[Requirement] Give the data below again exactly as written, but without the pictures.

╔══

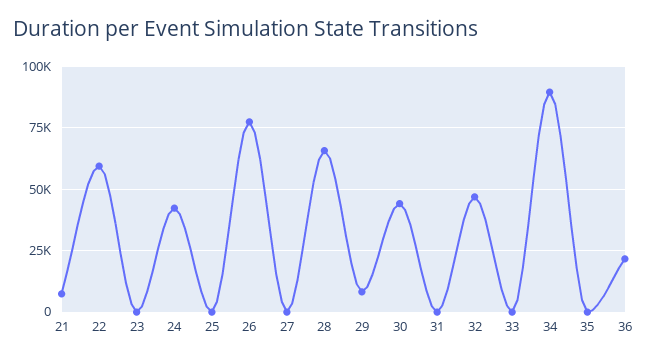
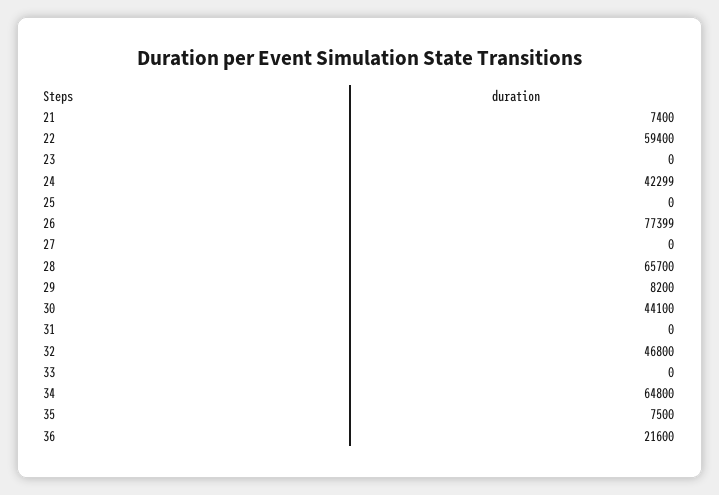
  {
    "21": 7400,
    "22": 59400,
    "23": 0,
    "24": 42299,
    "25": 0,
    "26": 77399,
    "27": 0,
    "28": 65700,
    "29": 8200,
    "30": 44100,
    "31": 0,
    "32": 46800,
    "33": 0,
-   "34": 90000,
+   "34": 64800,
-   "35": 0,
+   "35": 7500,
    "36": 21600
  }

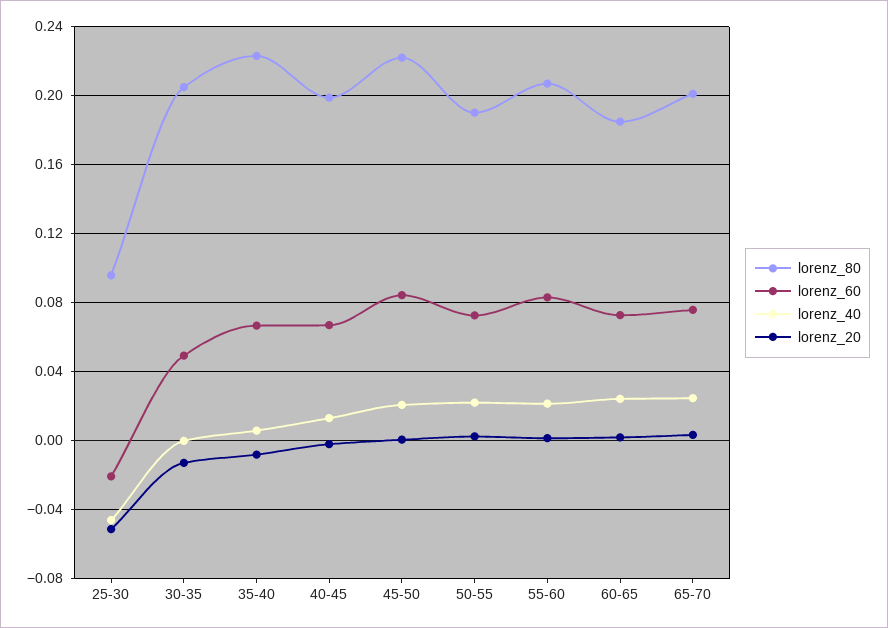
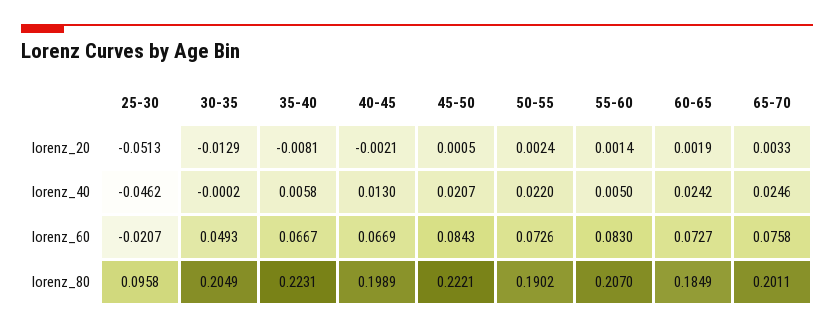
  {
    "lorenz_80": {
      "25-30": 0.0958,
      "30-35": 0.2049,
      "35-40": 0.2231,
      "40-45": 0.1989,
      "45-50": 0.2221,
      "50-55": 0.1902,
      "55-60": 0.207,
      "60-65": 0.1849,
      "65-70": 0.2011
    },
    "lorenz_60": {
      "25-30": -0.0207,
      "30-35": 0.0493,
      "35-40": 0.0667,
      "40-45": 0.0669,
      "45-50": 0.0843,
      "50-55": 0.0726,
      "55-60": 0.083,
      "60-65": 0.0727,
      "65-70": 0.0758
    },
    "lorenz_40": {
      "25-30": -0.0462,
      "30-35": -0.0002,
      "35-40": 0.0058,
      "40-45": 0.013,
      "45-50": 0.0207,
      "50-55": 0.022,
-     "55-60": 0.02,
+     "55-60": 0.005,
      "60-65": 0.0242,
      "65-70": 0.0246
    },
    "lorenz_20": {
      "25-30": -0.0513,
      "30-35": -0.0129,
      "35-40": -0.0081,
      "40-45": -0.0021,
      "45-50": 0.0005,
      "50-55": 0.0024,
      "55-60": 0.0014,
      "60-65": 0.0019,
      "65-70": 0.0033
    }
  }

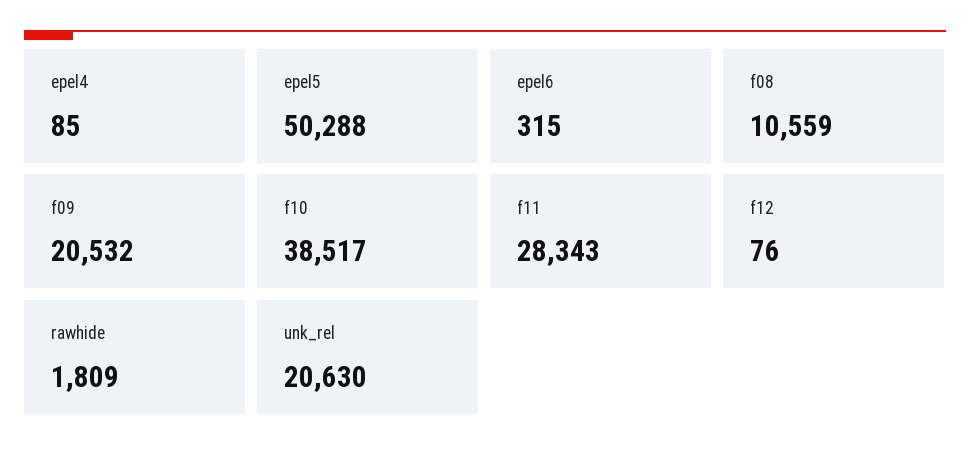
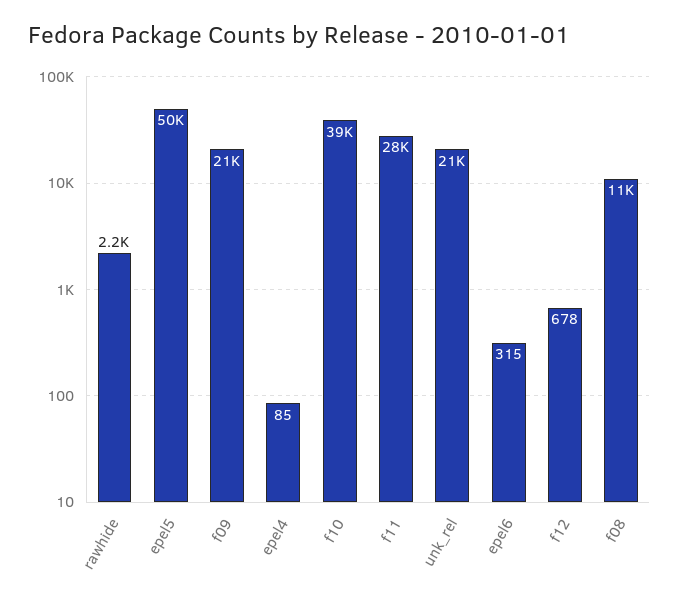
  {
    "epel4": 85,
    "epel5": 50288,
    "epel6": 315,
    "f08": 10559,
    "f09": 20532,
    "f10": 38517,
    "f11": 28343,
-   "f12": 76,
+   "f12": 678,
-   "rawhide": 1809,
+   "rawhide": 2200,
    "unk_rel": 20630
  }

╚══

[Task result]
  {
    "21": 7400,
    "22": 59400,
    "23": 0,
    "24": 42299,
    "25": 0,
    "26": 77399,
    "27": 0,
    "28": 65700,
    "29": 8200,
    "30": 44100,
    "31": 0,
    "32": 46800,
    "33": 0,
-   "34": 90000,
+   "34": 64800,
-   "35": 0,
+   "35": 7500,
    "36": 21600
  }

  {
    "lorenz_80": {
      "25-30": 0.0958,
      "30-35": 0.2049,
      "35-40": 0.2231,
      "40-45": 0.1989,
      "45-50": 0.2221,
      "50-55": 0.1902,
      "55-60": 0.207,
      "60-65": 0.1849,
      "65-70": 0.2011
    },
    "lorenz_60": {
      "25-30": -0.0207,
      "30-35": 0.0493,
      "35-40": 0.0667,
      "40-45": 0.0669,
      "45-50": 0.0843,
      "50-55": 0.0726,
      "55-60": 0.083,
      "60-65": 0.0727,
      "65-70": 0.0758
    },
    "lorenz_40": {
      "25-30": -0.0462,
      "30-35": -0.0002,
      "35-40": 0.0058,
      "40-45": 0.013,
      "45-50": 0.0207,
      "50-55": 0.022,
-     "55-60": 0.02,
+     "55-60": 0.005,
      "60-65": 0.0242,
      "65-70": 0.0246
    },
    "lorenz_20": {
      "25-30": -0.0513,
      "30-35": -0.0129,
      "35-40": -0.0081,
      "40-45": -0.0021,
      "45-50": 0.0005,
      "50-55": 0.0024,
      "55-60": 0.0014,
      "60-65": 0.0019,
      "65-70": 0.0033
    }
  }

  {
    "epel4": 85,
    "epel5": 50288,
    "epel6": 315,
    "f08": 10559,
    "f09": 20532,
    "f10": 38517,
    "f11": 28343,
-   "f12": 76,
+   "f12": 678,
-   "rawhide": 1809,
+   "rawhide": 2200,
    "unk_rel": 20630
  }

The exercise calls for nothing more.